KÜSTE: nstler-Stammtisch für Einwanderer

Seit Anfang 2002 treffen sich auf Einladung des Flüchtlingsbeauftragten des Landes und der AWO-Migrationsberatung (Projekt KISS) regelmäßig Künstlerinnen und Künstler, die nach Schleswig-Holstein eingewandert sind. Beim Stammtisch KÜSTE (Künstler-Stammtisch für EinwanderInnen) geht es um Fragen wie Künstlerversicherung, Organisation von Ausstellungen oder Informationen über Auftrittsmöglichkeiten.

Im Laufe des Jahres 2003 werden wir eine Reihe von Künstlerinnen und Künstlern im Gegenwind vorstellen, vielleicht können wir damit auch Kontakte vermitteln und Auftrittsmöglichkeiten schaffen. KünstlerInnen und Künstler, die Kontakt suchen oder im Rahmen der Serie vorgestellt werden möchten, wenden sich an:

Eins: Jan Rosentsvayg

Jan Rosentsvayg, Jahrgang 1959, hat den größten Teil seines Lebens dort gewohnt, wo andere Leute Urlaub machen: am Schwarzen Meer, in Odessa, das heute zur Ukraine gehört. Dort war er Cellist, hatte elf Jahre lang eine Schule für Hochbegabte besucht, das Cellospielen jahrelang gelernt und das Konservatorium mit Erfolg besucht. Als Jude war es aber immer schwer, Auftrittsmöglichkeiten zu finden, 1981 hatte er die Möglichkeit, an einem ukrainischen Wettbewerb teilzunehmen. Sechs Jahre arbeitete er danach am Opernhaus in Odessa, davon die letzten beiden Jahre als Erster Cellist. Danach bekam er eine Anstellung beim Symphonie-Orchester von Odessa, diese Stelle hatte er bis 2001 inne. Doch die wirtschaftlichen Probleme wurden immer größer, zuletzt wusste er nicht mehr, wie er mit dem Verdienst von umgerechnet 40 Euro im Monat seine Familie, das sind außer ihm seine Frau und ein sechsjähriges Kind, ernähren sollte.

Jan Rosentsvayg

So kam er als jüdischer Emigrant hierher und wohnt seit August 2001 in Kiel. Hier wurde sein Diplom als Hochschulabschluss anerkannt, allerdings hat er keine Arbeit in seinem Beruf gefunden. Er will in einem Orchester arbeiten, braucht das Orchester wie ein Fisch das Wasser. Mit "seinem" Orchester war er in den letzten Jahren schon dreimal in Deutschland, ist unter anderem damals, also als ukrainischer Künstler, in Kassel, Köln, Dortmund, Regensburg oder Essen aufgetreten.

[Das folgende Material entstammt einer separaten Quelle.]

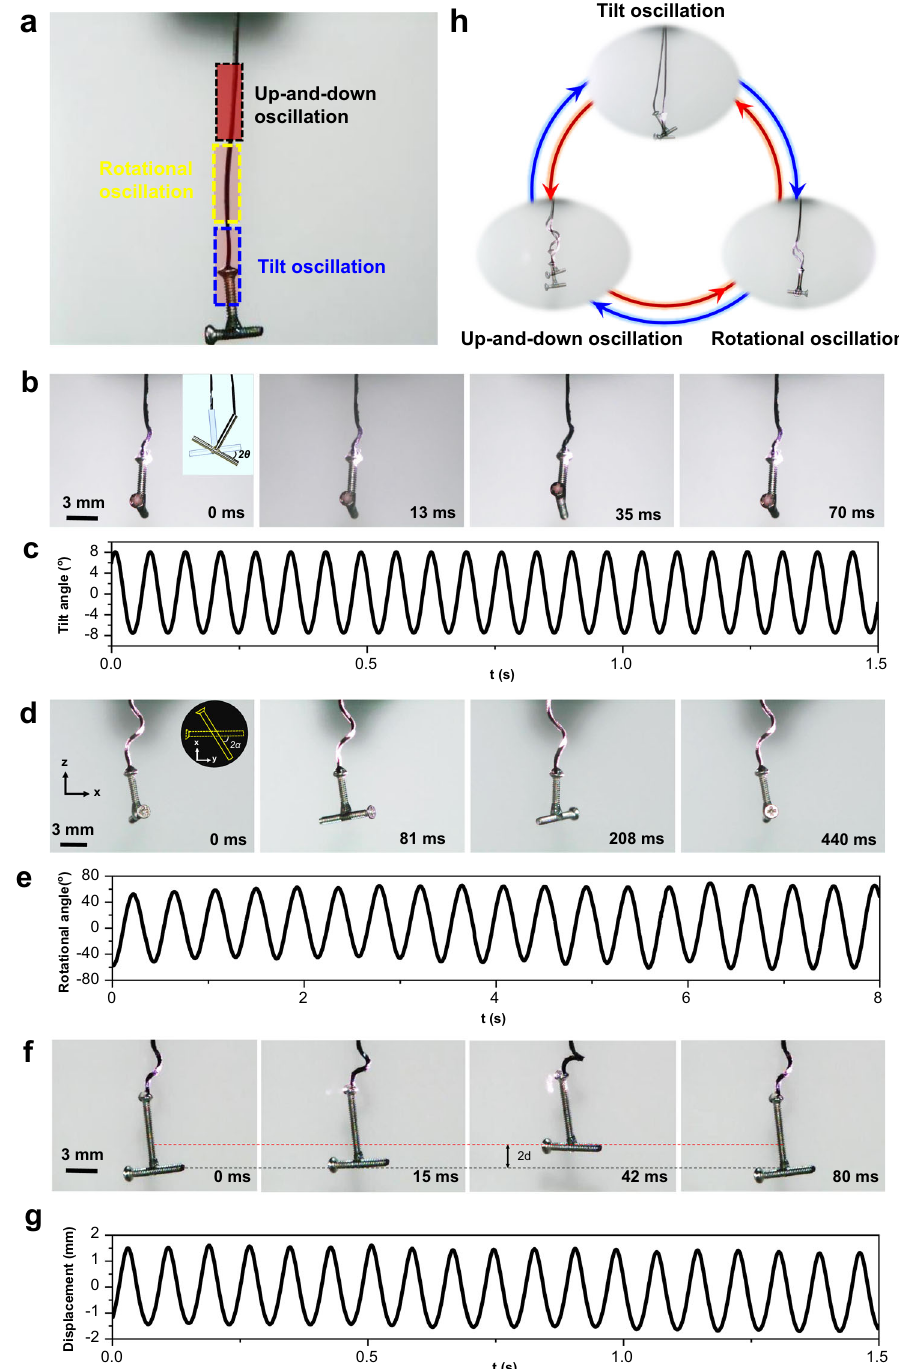
Fig. 2 Phototunable self-oscillations. a Photograph showing the location and intensity of NIR spot that triggers three basic self-oscillations. The shade of red color enclosed by dashed boxes schematically indicates the intensity of the light. With the same size of the NIR spot, the thresholds of light intensity must be met to generate three self-oscillations (see Supplementary Fig. 6). The threshold required to produce up-and-down oscillation is the highest among the three basic self-oscillations. To gain tilt oscillation, the connection part between the hanging object and the SWFA must be irradiated. b , d , f Snapshots experimentally showing three basic self-oscillations: tilt oscillation (Supplementary Movie 2), rotational oscillation (Supplementary Movie 3), and up-and- down oscillation (Supplementary Movie 4). c , e , g Tilt oscillation, rotational oscillation, and up-and-down oscillation are quanti fi ed through tilt angle ( θ ), rotational angle ( α ), and displacement ( d ) with time, respectively. h Photographs showing controllable and reversible switching among the three basic oscillation modes (Supplementary Movie 5). The T-shaped load is used to clearly exhibit self-oscillations. The weight of the hanging object is 62mg. The intensity of NIR light is ~3.5 W cm − 2 for tilt oscillation and rotational oscillation, and ~5W cm − 2 for up-and-down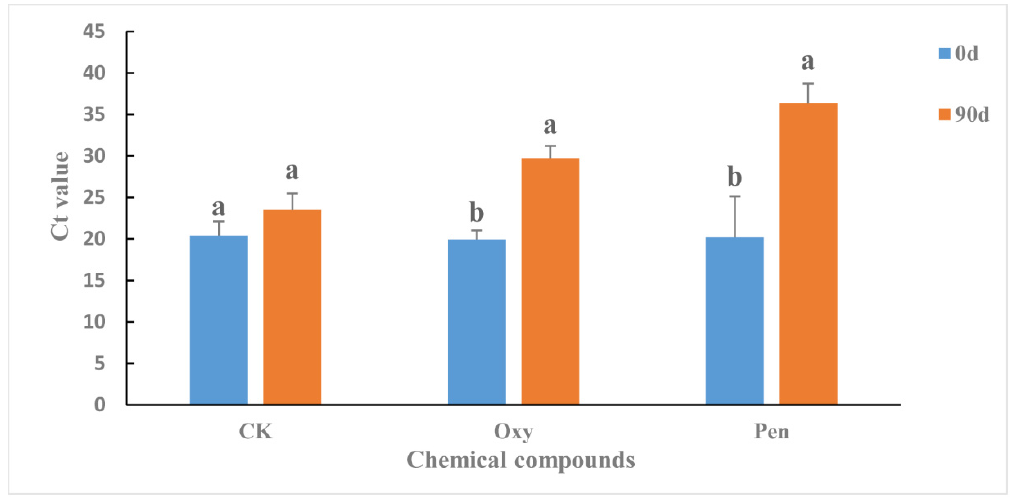
Figure 1. Ct value in HLB-affected citrus treated with oxytetracycline (Oxy) and penicillin (Pen). Different letters represented significantly differences at the level of 0.05 ( p ≤ 0.05).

Für eine Übergangszeit, bis sich ein Orchester findet, das einen Cellisten braucht, kann er auch Unterricht geben, privat oder in einer Musikschule. Doch auch seine Angebote, erst mal ehrenamtlich zu arbeiten, sind bisher abgelehnt worden. Außer Cello spielt er auch Klavier, mit seinem absoluten Gehör fällt es ihm auch leicht, ein Klavier zu stimmen.